[Dataset]
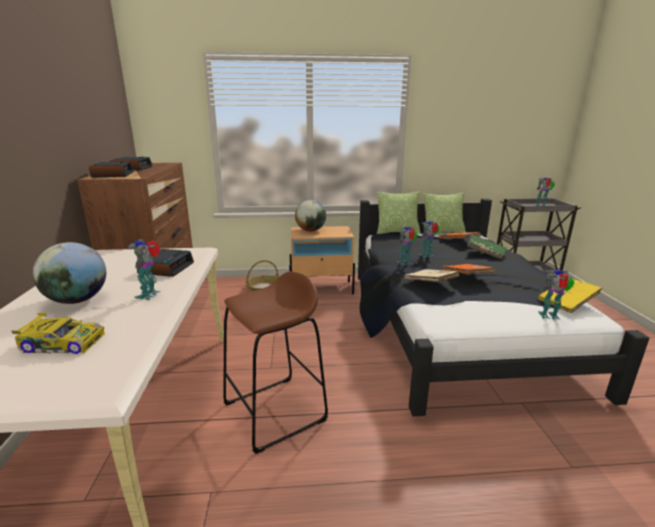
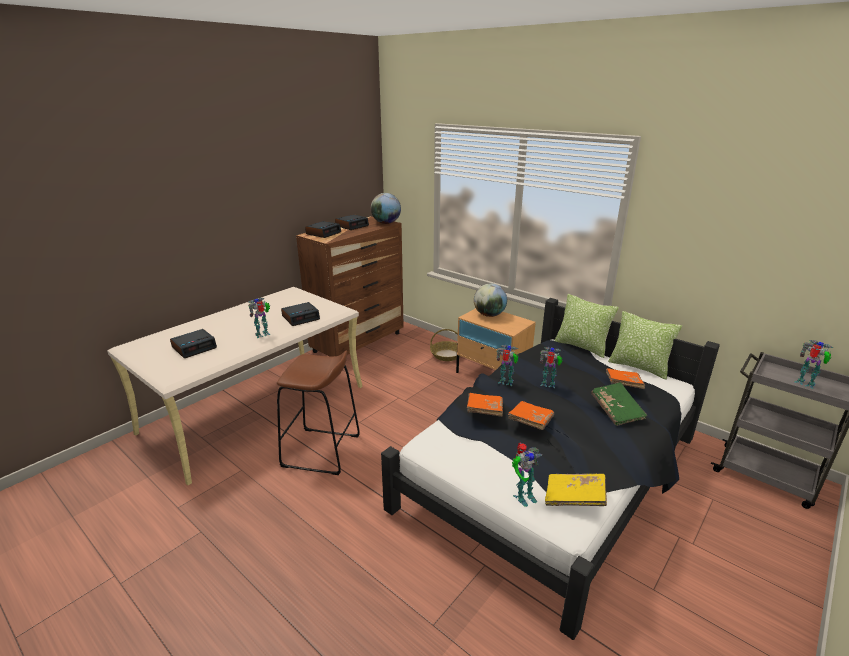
camera: 45 degrees right, 5 degrees up
(62, 343) = (194, 347): toy car -> alarm clock
(77, 300) = (234, 324): globe -> globe (386, 223)
(430, 283) = (484, 411): beige book -> orange book
(550, 316) = (523, 496): toy robot -> toy robot turned 105 degrees clockwise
[/Dataset]
#### Task brief:
Set down, please, the lines from the line holding "(430, 283) = (484, 411): beige" through the final line of the data, exactly and with nothing added.

#### Response:
(430, 283) = (484, 411): beige book -> orange book
(550, 316) = (523, 496): toy robot -> toy robot turned 105 degrees clockwise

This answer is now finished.